Kaldı ki “dini dejenere etmek” ithamının gerçek hayatta bir karşılığı da bulunmamaktadır. Öncelikle dini dejenere etmekten neyin kast edildiğinin netleştirilmesi gerekir. Geleneksel Sünni inancın makul olarak algıladığı Şiilik tarafından dejenerasyon olarak görülebilir. Ya da bir Vahabinin olağan gördüğünü bir Sünni dejenerasyon olarak algılayabilir. Sadece farklı mezhepler arasında değil farklı cemaatler arasında dahi biri diğerini dejenere olarak algılayabilir veya yorumlayabilir. Ancak bunların her biri kişilerin kendi dünya görüşlerine göre izafi yorumlardır. Esas olan Kuran’ın hükmü ve kanunların koyduğu inanç özgürlüğüne dair sınırlardır. Her insanın Kuran’dan kendi vicdanıyla anladığı ve kendi inandığı değerler doğrultusunda yaşama özgürlüğü vardır.

Sünni İnanca Olan Hassasiyet Sebebiyle Camiamızın Eleştirildiği İddiası Samimiyetten Uzak Bir Görünüm Sergilemektedir

Tüm bunların ötesinde muhafazakar camiadan bazı kimselerin, camiamıza yönelik gerçekdışı itham ve iftiralara itibar ederek, yayınlardaki dekolte ve müzik, dans, eğlence konularında adeta aşırı takıntılı tavırlar sergilemelerinin sebebini “Sünni inanca bağlılık” olarak açıklamaya çalışmaları samimiyetten oldukça uzak görünmektedir.

Çünkü gerçekten böyle bir hassasiyet olsa; o zaman ülkemizde her gün her türlüsü yaşanmakta olan “İçki, Kumar, Fuhuş, Zina ve Eşcinsellik gibi büyük haramlar” ile devletin bunları alelade sıradan sektörler gibi görüp bir de bunlardan vergi geliri elde etmesi; hatta memur maaşlarının tamamında bunlardan alınan vergi paylarının bulunması konusuna da aynı şekilde hassasiyet göstermeleri gerektiği de ortadadır.

Ancak nedense dindar-muhafazakar camiadan birçok kimse bu konularda tek bir kelime dahi söylemezken, kimileri ise -dinimizce kesin bir haram olan- fuhşu ve fuhuş yaptırılan genelevleri sözüm ona;

Ø  Maddi gerekçelerle veya evliliği yürütemeyeceğini düşünüp evlenmeyen insanların seks ihtiyaçlarını devletin bir şekilde karşılamak zorunda olduğu” şeklindeki ahlak dışı mantıklarla savunabilmektedirler.

Türlü imkansızlıklar yüzünden zor ve baskı altında kalarak, korku ve çaresizlik içinde fuhuş batağına itilip bu hayatı yaşamaya mecbur bırakılan zavallı kadınları ise;

Ø   Zaten kötü bir iş yapacaklardı, devlet onları bu şekilde izole etmiş oldu.

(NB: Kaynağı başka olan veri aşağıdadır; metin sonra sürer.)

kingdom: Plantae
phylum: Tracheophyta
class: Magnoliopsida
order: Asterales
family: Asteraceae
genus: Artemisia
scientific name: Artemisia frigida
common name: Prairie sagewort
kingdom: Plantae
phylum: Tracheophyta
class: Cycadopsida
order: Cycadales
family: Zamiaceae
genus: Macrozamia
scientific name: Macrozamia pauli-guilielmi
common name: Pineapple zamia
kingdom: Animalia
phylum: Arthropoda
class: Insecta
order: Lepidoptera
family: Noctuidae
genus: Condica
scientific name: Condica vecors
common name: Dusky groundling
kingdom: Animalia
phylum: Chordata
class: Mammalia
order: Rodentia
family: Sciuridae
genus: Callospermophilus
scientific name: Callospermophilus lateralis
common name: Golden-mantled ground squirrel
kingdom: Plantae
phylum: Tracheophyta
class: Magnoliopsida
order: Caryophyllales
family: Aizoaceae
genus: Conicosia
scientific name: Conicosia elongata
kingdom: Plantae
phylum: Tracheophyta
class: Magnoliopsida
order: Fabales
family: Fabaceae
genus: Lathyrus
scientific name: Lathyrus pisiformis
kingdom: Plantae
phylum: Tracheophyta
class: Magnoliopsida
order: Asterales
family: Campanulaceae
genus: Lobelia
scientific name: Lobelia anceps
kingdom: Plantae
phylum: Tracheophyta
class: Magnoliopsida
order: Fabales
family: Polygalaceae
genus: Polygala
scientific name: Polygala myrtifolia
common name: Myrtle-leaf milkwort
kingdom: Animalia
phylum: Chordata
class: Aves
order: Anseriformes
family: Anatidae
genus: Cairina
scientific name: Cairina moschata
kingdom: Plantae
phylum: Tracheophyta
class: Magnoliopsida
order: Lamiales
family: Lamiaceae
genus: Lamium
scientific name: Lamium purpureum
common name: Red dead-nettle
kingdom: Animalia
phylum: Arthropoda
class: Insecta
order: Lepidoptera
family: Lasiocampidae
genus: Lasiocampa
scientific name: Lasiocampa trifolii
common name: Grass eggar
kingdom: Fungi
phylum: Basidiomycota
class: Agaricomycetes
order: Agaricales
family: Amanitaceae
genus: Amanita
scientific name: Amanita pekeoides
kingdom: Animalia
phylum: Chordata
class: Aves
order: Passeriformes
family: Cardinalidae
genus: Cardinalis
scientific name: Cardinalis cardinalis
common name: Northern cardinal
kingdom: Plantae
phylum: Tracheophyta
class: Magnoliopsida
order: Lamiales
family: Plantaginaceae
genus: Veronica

Oradan alınan vergi de bu sebeple meşrudur.” gibi son derece acımasız, sevgisiz ve vicdansız bir bakış açısıyla değerlendirebilmektedirler.

Ayrıca Allah'ın Kuran'da alenen haram kıldığı ve açık bir sapıklık olarak nitelediği homoseksüellik, eşcinsellik ve LGBT konularını ise;

Ø  “kişisel tercihleridir, hepsinin başımızın üzerinde yeri var” şeklinde anlaşılmaz bir mantıkla açıklamaya kalkışmaktadırlar.

Hal böyleyken bu vahim felaketi görmezden gelerek İslam'a ve Kuran'a alenen aykırı haram fiilleri savunmaya yeltenen ve kendini Müslüman olarak tanımlayan bazı kişilerin, camiamız hakkında ortaya atılan cinsellik konulu çirkin iftiralara güya gerçekmiş gibi gözü kapalı inanmaları ve bu iftiraları yaygınlaştırmaları, bunlar üzerinden de ahlak ve namus dersi vermeye kalkmaları da son derece çelişkili ve düşündürücü bir durumdur.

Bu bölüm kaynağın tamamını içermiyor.